Page excerpt START

The North Slope in Alaska has huge potential for gas development, and the state is looking for a way to benefit from that alongside private corporations.

The most promising route to accomplishing that is the Alaska LNG project, said Audie Setters, executive LNG supply manager with the Alaska Department of Natural Resources.

The Alaska LNG project is a partnership between BP Plc, ExxonMobil Corp., ConocoPhillips and Alaska that aims to take advantage of undeveloped North Slope natural gas. Currently, oil producers working in Prudhoe Bay in the North Slope area put recovered CO2 back into the reservoir because there is no cost-effective way to transport or treat it. The Prudhoe Bay area, combined with the nearby Point Thompson Field, contain an estimated 35 trillion cubic feet of natural gas. The project aims to utilize that by building a gas treatment facility in the area.

The project will include “three 6 million-tonne LNG trains, so we’ll have the capacity of about 18 [million] to 20 million tonnes of LNG when that’s all said and done,” Setters told attendees at Hart Energy’s recent North American LNG Exports conference in Houston. “We’ll have three storage tanks and we’ll have two LNG berths.”

Page excerpt END
Provided material START

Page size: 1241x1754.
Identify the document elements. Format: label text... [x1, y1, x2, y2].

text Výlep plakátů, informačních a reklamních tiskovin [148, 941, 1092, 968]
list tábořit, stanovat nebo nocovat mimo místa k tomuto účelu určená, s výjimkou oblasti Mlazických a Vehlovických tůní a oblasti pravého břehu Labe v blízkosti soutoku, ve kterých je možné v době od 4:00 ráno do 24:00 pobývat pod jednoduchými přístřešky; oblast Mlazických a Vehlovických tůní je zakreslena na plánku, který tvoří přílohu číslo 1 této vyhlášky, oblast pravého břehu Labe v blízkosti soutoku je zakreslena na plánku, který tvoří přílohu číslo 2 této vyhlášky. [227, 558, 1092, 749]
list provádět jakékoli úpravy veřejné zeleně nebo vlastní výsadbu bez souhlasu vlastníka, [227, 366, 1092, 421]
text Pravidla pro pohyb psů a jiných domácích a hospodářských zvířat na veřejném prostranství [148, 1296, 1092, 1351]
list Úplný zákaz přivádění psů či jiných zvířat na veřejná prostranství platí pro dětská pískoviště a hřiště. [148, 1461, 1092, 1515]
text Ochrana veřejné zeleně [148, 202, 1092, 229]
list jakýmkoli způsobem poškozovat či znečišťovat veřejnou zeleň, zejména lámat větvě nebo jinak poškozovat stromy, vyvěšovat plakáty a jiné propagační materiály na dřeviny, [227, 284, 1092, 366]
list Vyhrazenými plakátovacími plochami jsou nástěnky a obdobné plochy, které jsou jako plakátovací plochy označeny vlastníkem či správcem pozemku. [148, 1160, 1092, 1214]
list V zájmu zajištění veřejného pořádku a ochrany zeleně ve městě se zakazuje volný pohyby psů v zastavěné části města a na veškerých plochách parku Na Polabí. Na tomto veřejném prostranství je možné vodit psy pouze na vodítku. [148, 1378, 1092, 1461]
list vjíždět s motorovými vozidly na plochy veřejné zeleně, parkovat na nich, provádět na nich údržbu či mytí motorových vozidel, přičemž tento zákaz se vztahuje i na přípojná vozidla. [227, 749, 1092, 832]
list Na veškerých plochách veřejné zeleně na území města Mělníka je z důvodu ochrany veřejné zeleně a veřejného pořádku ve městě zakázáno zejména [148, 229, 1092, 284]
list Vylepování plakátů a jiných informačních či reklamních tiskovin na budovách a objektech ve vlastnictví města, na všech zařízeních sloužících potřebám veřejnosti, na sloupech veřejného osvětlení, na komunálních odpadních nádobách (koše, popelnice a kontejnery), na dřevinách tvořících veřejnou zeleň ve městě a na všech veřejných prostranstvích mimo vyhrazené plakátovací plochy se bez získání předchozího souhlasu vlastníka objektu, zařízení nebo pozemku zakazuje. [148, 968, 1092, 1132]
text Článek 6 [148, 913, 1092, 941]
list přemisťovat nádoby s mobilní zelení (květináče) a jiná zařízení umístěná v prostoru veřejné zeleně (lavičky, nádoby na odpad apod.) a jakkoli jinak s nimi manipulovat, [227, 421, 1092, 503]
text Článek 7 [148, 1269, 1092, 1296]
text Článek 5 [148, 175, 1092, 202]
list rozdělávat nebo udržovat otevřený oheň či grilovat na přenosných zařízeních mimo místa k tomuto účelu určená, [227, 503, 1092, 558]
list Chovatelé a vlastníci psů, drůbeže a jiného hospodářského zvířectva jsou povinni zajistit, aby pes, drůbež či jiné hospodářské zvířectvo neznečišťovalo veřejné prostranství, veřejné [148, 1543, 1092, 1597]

Provided material END

» Task directions:
Reproduce the passage of the Alaska LNG article starting with "The most promising" and going on through "of Natural Resources.".

» Expected answer:
The most promising route to accomplishing that is the Alaska LNG project, said Audie Setters, executive LNG supply manager with the Alaska Department of Natural Resources.